Rana Shalhoub, a refugee from Aleppo, told Al-Monitor that she sought refuge in Turkey nine years ago with her two daughters, Lama and Sarah, who were then in third and second grade, respectively, and decided to enroll them in a Turkish school in Konya province.
“My children cannot read or write Arabic. I find it difficult to communicate with them now or explain school work to them. But every Syrian parent here knows that children need to master the Turkish language to avoid bullying from Turkish students. This is why I'd rather they don’t speak Arabic at school or in public since some Turkish people would refer to them as ‘Souriali,’ meaning Syrian in a very demeaning way,” she said.
Shalhoub added, “At first we were excited about our children learning a new language. But then there was a gap between languages, especially since all school subjects and TV shows are in Turkish, and everything around us is in Turkish. My girls found it easier to learn, especially since they lost interest in Arabic. I tried to read them Arabic stories and make them watch cartoon shows in Arabic, but to no avail.”
Syrian teachers in Turkey warn of the dangers of not being able to teach Arabic in Turkey. The new generation's ignorance of its mother tongue may have social and cultural repercussions, as well as cause identity issues, and an increased feeling of alienation and isolation from society, whether the Arab society from which the children descend or the Turkish society in which they currently live.
A Syrian teacher in Gaziantep told Al-Monitor on condition of anonymity that the Arabic language has started to gradually fade with the closing of the temporary Syrian education centers that taught the Syrian curriculum, and the problem was exacerbated by the Turkish government’s integration decision.
“It all went downhill when Syrian teachers were no longer allowed to teach Arabic and Islamic lessons. Instead, many Turkish teachers are now teaching such classes,” he said.
Enas al-Khatib, an Arabic language teacher based in Turkey, told Al-Monitor that she started her own project to teach Syrian children the Arabic language online and in person.
“This project was very important for me, especially after my contract with one of the private institutes in Istanbul ended. I had an administrative position and I couldn't believe what I would hear; Arab students would try to speak Arabic to one another and end up with only one Arabic word in a full Turkish sentence. This is why I decided to do something to solve this issue,” she explained.
During the early days of the coronavirus pandemic, she began teaching children the Arabic language online while also urging the parents to encourage children to speak Arabic, in an attempt to rebuild the origins of communication between Syrian children and their mother tongue.

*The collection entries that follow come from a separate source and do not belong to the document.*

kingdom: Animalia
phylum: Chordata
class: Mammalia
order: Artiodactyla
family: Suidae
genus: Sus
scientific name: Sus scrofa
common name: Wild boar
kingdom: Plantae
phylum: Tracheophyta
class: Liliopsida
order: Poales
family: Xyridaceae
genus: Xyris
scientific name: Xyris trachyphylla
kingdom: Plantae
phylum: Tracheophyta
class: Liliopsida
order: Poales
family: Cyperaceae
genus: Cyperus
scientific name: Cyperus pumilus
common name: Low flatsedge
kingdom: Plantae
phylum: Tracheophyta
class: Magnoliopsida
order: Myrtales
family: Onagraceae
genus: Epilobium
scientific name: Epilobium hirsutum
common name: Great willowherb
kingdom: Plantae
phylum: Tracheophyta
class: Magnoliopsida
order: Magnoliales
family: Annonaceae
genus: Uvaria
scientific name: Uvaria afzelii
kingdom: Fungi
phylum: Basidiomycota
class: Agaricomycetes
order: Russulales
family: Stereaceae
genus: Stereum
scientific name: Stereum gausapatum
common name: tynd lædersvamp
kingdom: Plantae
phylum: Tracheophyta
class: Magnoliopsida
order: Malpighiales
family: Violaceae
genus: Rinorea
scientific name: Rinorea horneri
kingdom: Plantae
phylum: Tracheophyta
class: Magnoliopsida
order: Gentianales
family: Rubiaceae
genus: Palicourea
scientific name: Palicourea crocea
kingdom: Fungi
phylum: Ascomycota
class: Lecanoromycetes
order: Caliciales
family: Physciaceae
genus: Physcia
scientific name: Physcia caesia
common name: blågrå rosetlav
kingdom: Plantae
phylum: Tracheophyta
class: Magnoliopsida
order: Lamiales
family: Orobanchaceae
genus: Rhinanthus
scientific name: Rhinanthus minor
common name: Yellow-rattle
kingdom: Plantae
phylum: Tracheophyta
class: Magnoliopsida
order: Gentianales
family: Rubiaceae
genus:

Khatib said, “My initial goal was to teach young children because most of them came to Turkey at a very young age and grew up here mostly hearing Turkish. They despise the Arabic language and have no interest in learning it. Yes, it’s their mother tongue but their Turkish surroundings and their hatred for the Arabic language discourage them.”
She noted, “I once asked one of my 16-year-old students why he doesn’t speak Arabic even though he is Syrian and it is his mother tongue. He told me he was ashamed to speak Arabic at school or anywhere else because he didn’t want Turkish people to know he was Syrian to avoid being made fun of and bullied.”
Khatib added, “That’s how I learned the main reason why the new generation wants nothing to do with Arabic. It is the racist Turkish discourse against Arabs in general and Syrians in particular.”
Recent data by the Turkish Ministry of Education on the number of Syrian children receiving education in Turkish schools shows that there are 1.124 million Syrian children of school age in Turkey; 65% of them, or 730,000 are enrolled in Turkish schools, while the remaining 35%, or 393,547, are not enrolled in schools.